>>>

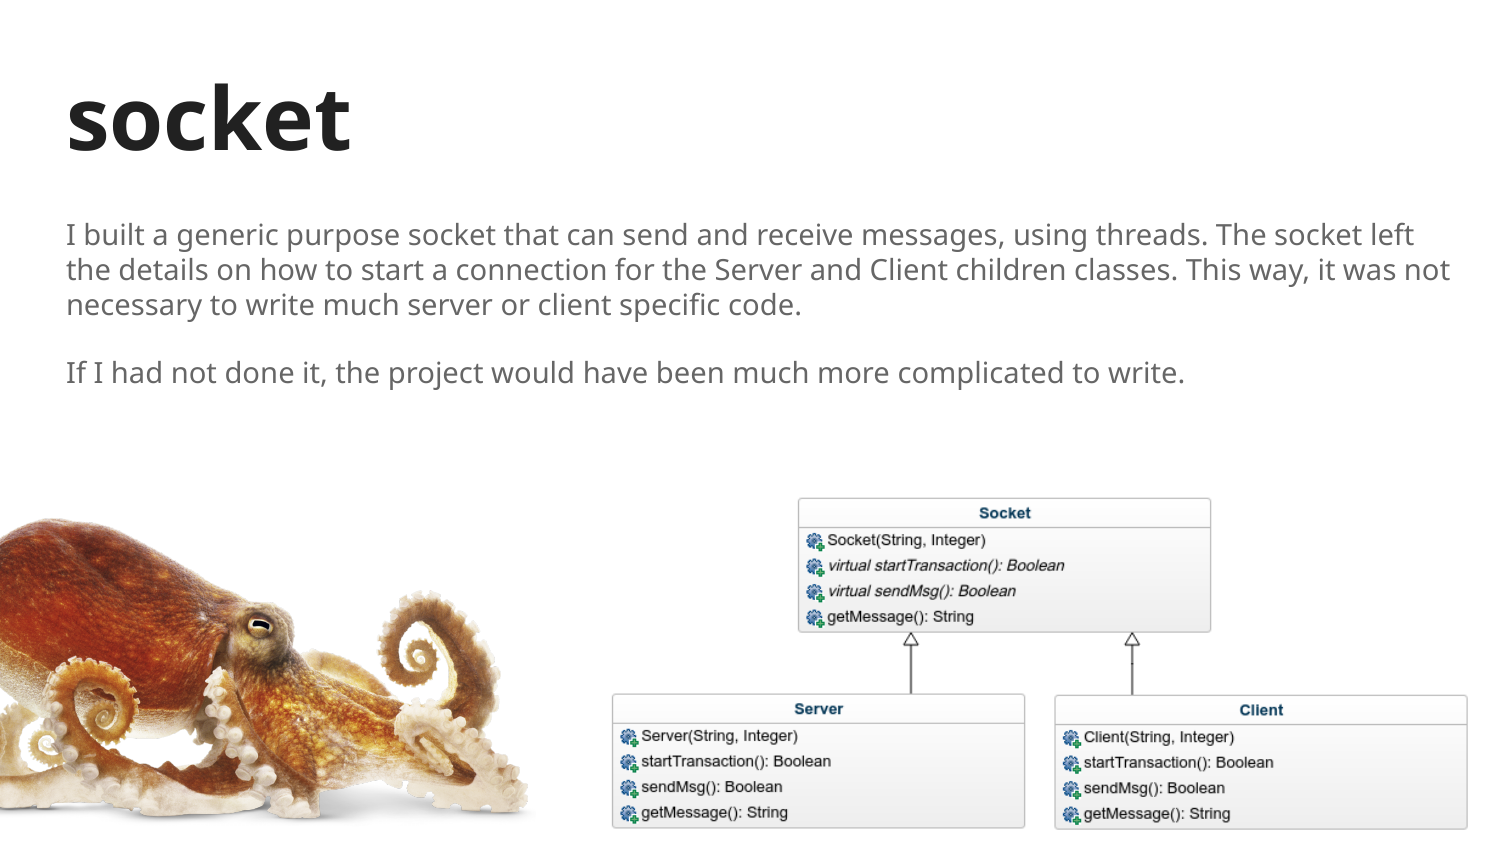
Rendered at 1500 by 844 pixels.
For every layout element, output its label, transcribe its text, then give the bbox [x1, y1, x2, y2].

list I built a generic purpose socket that can send and receive messages, using threads. The socket left the details on how to start a connection for the Server and Client children classes. This way, it was not necessary to write much server or client specific code. If I had not done it, the project would have been much more complicated to write. [51, 201, 1480, 493]
picture [595, 493, 1480, 844]
picture [0, 514, 536, 827]
title socket [51, 48, 1449, 180]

<<<

Can you copy every row above word for word, leaving out the pictures?

● WRITTEN SOLUTION:
Rendered at 1500 by 844 pixels.
For every layout element, output its label, transcribe its text, then give the bbox [x1, y1, x2, y2].

list I built a generic purpose socket that can send and receive messages, using threads. The socket left the details on how to start a connection for the Server and Client children classes. This way, it was not necessary to write much server or client specific code. If I had not done it, the project would have been much more complicated to write. [51, 201, 1480, 493]
picture [595, 493, 1480, 844]
picture [0, 514, 536, 827]
title socket [51, 48, 1449, 180]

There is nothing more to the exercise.